Esprit shares have swung wildly in the past two days as a spate of new ratings and research reports left the market at a loss as to the prospects of the beleaguered fashion company.

It suffered the biggest intraday drop since mid-December in the morning session, falling 6.3 per cent to HK$16.55, before regaining its Thursday close of HK$17.78. On Thursday, the stock jumped 25 per cent, its biggest advance in 14 years, after first-half profit exceeded market expectations even as it dropped 74 per cent to HK$555 million.

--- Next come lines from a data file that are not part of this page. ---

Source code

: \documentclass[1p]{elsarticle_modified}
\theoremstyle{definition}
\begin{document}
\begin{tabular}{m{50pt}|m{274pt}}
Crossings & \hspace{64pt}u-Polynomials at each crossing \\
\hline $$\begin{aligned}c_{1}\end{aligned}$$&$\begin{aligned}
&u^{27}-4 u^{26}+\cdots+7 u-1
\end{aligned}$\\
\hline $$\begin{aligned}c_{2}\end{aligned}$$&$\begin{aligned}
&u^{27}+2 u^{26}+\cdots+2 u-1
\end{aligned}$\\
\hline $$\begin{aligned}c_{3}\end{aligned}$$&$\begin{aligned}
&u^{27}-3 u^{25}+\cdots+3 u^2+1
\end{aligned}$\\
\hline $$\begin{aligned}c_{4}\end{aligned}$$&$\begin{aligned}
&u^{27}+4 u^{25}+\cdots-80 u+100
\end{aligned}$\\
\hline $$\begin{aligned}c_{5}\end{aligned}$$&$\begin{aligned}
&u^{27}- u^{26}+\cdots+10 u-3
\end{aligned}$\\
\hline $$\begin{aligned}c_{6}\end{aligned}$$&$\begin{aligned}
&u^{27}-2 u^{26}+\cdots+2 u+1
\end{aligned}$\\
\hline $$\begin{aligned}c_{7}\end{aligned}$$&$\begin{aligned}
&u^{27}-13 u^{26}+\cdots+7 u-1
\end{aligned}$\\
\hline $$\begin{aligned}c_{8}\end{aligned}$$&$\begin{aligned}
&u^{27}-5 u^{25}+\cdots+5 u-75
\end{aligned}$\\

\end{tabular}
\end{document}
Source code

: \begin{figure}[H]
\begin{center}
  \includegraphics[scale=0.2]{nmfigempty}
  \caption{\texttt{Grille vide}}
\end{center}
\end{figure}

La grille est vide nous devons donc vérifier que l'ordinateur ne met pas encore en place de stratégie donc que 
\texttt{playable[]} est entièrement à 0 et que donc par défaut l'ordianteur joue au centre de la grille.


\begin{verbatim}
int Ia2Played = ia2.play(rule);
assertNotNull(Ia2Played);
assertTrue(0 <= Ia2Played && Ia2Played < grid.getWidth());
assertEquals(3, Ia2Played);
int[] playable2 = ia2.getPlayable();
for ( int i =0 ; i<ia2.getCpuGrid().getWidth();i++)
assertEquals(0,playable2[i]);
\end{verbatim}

Analysts disagree about the company's future. One of the biggest clothing retailers in the region, its share price plummeted 73 per cent last year because of its heavy exposure to the troubled euro zone markets and slack sales in North America. In September, it hit a low of HK$7.55.

Citigroup yesterday downgraded Esprit from 'neutral' to 'sell', with a new target price of HK$14.30. Macquarie Securities, on the other hand, said it expected the stock to outperform and raised its target price 71 per cent to HK$24, contributing to the market's confusion.

'While its transformation looks to be on track and there are encouraging signs of new products and store concepts, Esprit still faces significant challenges aside from the macro conditions in Europe,' said Eddie Lau, retail analyst at Citigroup.

This echoed the view of a Barclays Capital research note on Thursday that said it continued to underweight the stock as the turnabout of the wholesale business in China would take time and that Esprit's profit margin would probably be squeezed in the second half.

According to Macquarie Securities analyst Gary Pinge, the better-than-expected first-half results showed the brand was not 'broken' but in need of investment. He noted the group's retail sales decline had slowed, a sign the efforts to restructure the business were paying off.

In Europe, Esprit's main market, same-store sales growth fell 0.8 per cent between October and December, from a 9.6 per cent decline in the previous quarter.

In another research note yesterday, Goldman Sachs said it had delayed the review of its rating, target price and estimates of Esprit until follow-up discussions with the management. It noted that Esprit's net profits in the first half had missed its forecast of HK$799 million, although the group had managed to stabilise sales in Europe.

Esprit has announced plans to close loss-making stores, including its entire operation in North America by the end of March. It has also made several high-profile hires.

Holly Li, the former general manager of Adidas, North China, is now Esprit's China chief executive. It has also hired Melody Harris-Jensbach, a former senior executive at Puma, to revitalise the brand.